Папа как ураган влетает в комнату:
— Подъем! Вставайте-ка да живее одевайтесь, мы едем кататься.
Хильде и я, сгорая от любопытства, слушали, кто из родителей в конце концов победит. Мы знали: конечно папа. Выпрыгиваем из кроватей и быстро натягиваем одежду. Проносимся стрелой мимо мамы. Папа уже внизу, у машины, послюнив палец, стирает со стекла след раздавленной мухи.
— Залезайте, у нас не так много времени. Быстро с глаз долой, не то от огорчения у вашей мамы прибавится морщин.
Выезжаем из ворот на улицу, мама нас уже не видит. Машина просто замечательная, намного красивее всех остальных, что у нас есть, спортивный автомобиль, кабриолет. Папа надевает фуражку, протягивает на заднее сиденье платки и шарфы: он незаметно взял их из нашего комода и положил в сумку. Фуражка нужна, чтобы не лезли в глаза волосы, шарфы тоже — нам нельзя простужаться. Папа показывает на зеркало:
— Смотрите-ка, паутина, ее только что здесь не было. Проверим, удастся ли нам как следует разогнаться, чтобы паучка смахнуло встречным ветром.

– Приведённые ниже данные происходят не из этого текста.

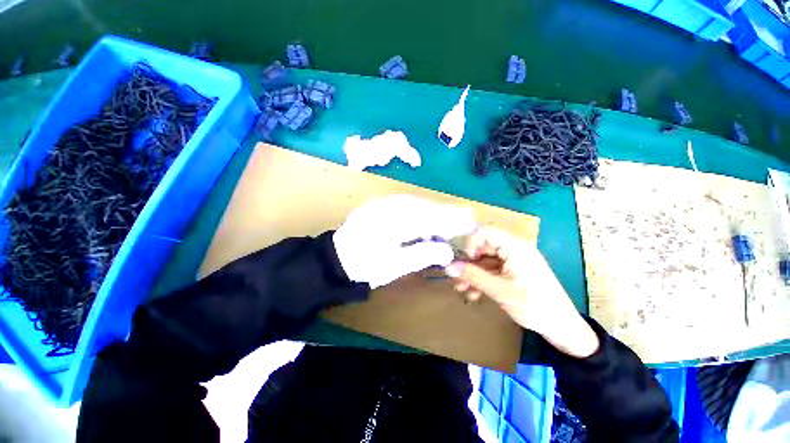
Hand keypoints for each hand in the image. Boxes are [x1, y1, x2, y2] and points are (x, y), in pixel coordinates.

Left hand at [333, 195, 475, 288]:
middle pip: (426, 207)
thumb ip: (423, 255)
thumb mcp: (395, 266)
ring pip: (417, 203)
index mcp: (394, 222)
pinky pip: (406, 203)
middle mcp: (390, 206)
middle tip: (465, 219)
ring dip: (434, 211)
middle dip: (447, 213)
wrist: (336, 258)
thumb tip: (448, 250)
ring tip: (448, 221)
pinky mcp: (380, 204)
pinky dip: (420, 210)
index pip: (431, 218)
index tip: (471, 222)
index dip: (453, 220)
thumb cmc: (365, 266)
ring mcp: (383, 202)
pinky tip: (426, 218)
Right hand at [445, 227, 599, 358]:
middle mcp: (514, 249)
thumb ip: (473, 276)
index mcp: (515, 247)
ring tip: (460, 288)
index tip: (459, 258)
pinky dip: (483, 280)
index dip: (469, 242)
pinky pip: (494, 270)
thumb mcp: (499, 290)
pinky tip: (473, 294)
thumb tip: (448, 267)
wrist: (563, 327)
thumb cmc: (534, 305)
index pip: (485, 232)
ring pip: (486, 261)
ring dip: (473, 273)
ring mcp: (515, 261)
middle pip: (484, 247)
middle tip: (454, 275)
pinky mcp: (515, 272)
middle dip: (468, 262)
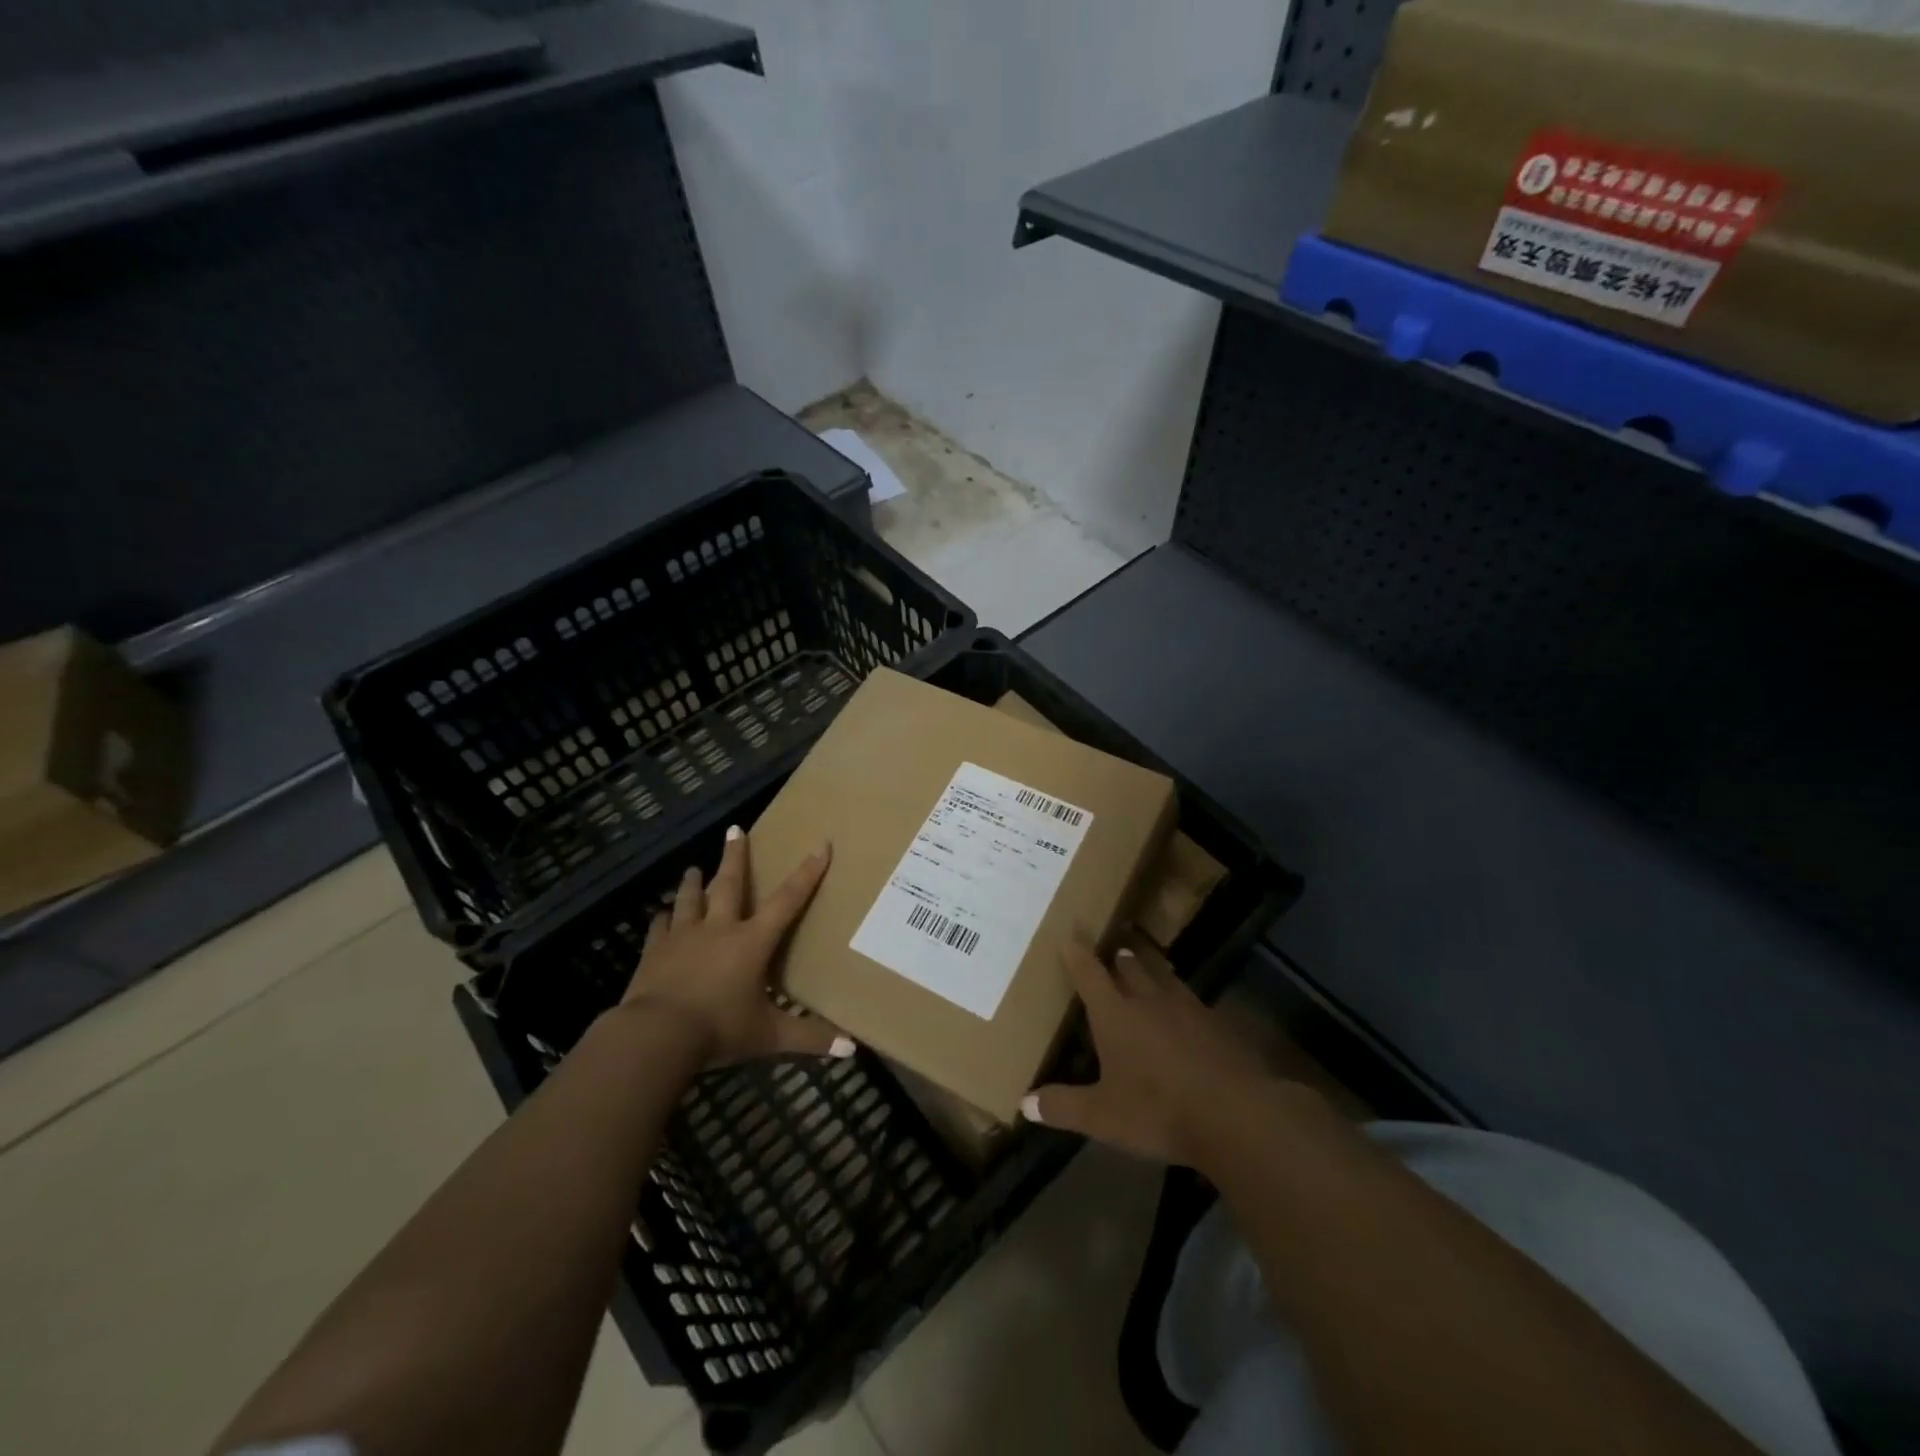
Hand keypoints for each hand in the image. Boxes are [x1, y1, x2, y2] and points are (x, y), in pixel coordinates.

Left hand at [619, 827, 848, 1066]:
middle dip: (736, 856)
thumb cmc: (719, 1029)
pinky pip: (660, 927)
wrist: (655, 1036)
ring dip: (695, 881)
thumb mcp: (769, 1036)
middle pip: (730, 884)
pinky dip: (663, 918)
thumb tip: (851, 1050)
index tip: (820, 845)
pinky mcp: (654, 952)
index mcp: (751, 942)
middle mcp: (719, 929)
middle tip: (734, 829)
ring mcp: (683, 937)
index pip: (787, 901)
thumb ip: (809, 1038)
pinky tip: (661, 915)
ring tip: (695, 867)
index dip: (807, 873)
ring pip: (690, 899)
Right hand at [1023, 942, 1291, 1170]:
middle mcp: (1148, 1000)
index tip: (1069, 936)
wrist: (1234, 1114)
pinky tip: (1184, 1014)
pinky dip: (1180, 1001)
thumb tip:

Ванзее остается позади, вечер теплый, но папа едет все быстрее и быстрее, и в машине начинает холодать. Паутина трясется. Наверное, паучок не выползает, почувствовав, что в новом папином автомобиле без спросу не поселишься. Несемся прямо на закат. Хильде радостно кричит. А папа даже не смотрит на солнце — не спускает глаз с паутины. Да, далековато может занести обыкновенного паучка, натянувшего свою сеть в машине. Вон и лапки, на зеркале, а теперь из укрытия появляется черное тельце. Мерзкие лапки цепляются изо всех сил. Надеюсь, к нам паук не доберется. Хильде теребит папу за плечо. Быстрее, быстрее, мы не хотим видеть противного паука.
Папа жмет на газ — только бы паучок наконец улетел, ветер гудит в запах. Папа кричит:
— Посмотрим, кто кого! Мы избавимся от этой твари, даже если придется гнать до Магдебурга.
Паука прижало к дверце водителя, насекомое отчаянно пытается удержаться. Папа ни о чем другом не думает, кроме этого паука. Его тонкие губы сжимаются, лицо каменеет, видны щели между зубами; как злобно он поглядывает на зеркало, как остервенело жмет на газ, как обгоняет автомобили, один за другим, едет по дороге все дальше и дальше, он просто сам не свой, до того захвачен этой паучьей борьбой, и вдруг мне начинает казаться, что шоферская фуражка сидит на нем по-дурацки, и фуражка-то дурацкая, с меховым околышем, как будто папа из Сибири. Или этот мягкий мех должен защитить голову от удара, если что случится?
Теперь мне становится жалко паучка, ведь он изо всех сил старается удержаться, немножко сползает и разматывает ниточку, потом с трудом опять забирается наверх и хочет спрятаться за зеркало, где безопасно. Мне не хочется на него смотреть. Уже темнеет, а мы еще ни разу не останавливались. Куда мы вообще едем? Назад, домой, или и правда скоро прибудем в Магдебург? Вдруг Хильде толкает меня в бок:
— Смотри! Паук исчез.
Когда мы возвращаемся домой, на дверце висит только несколько паутинок, в которых запутались маленькие букашки. Папа доволен — на славу поработал, и дочкам новый спортивный автомобиль понравился.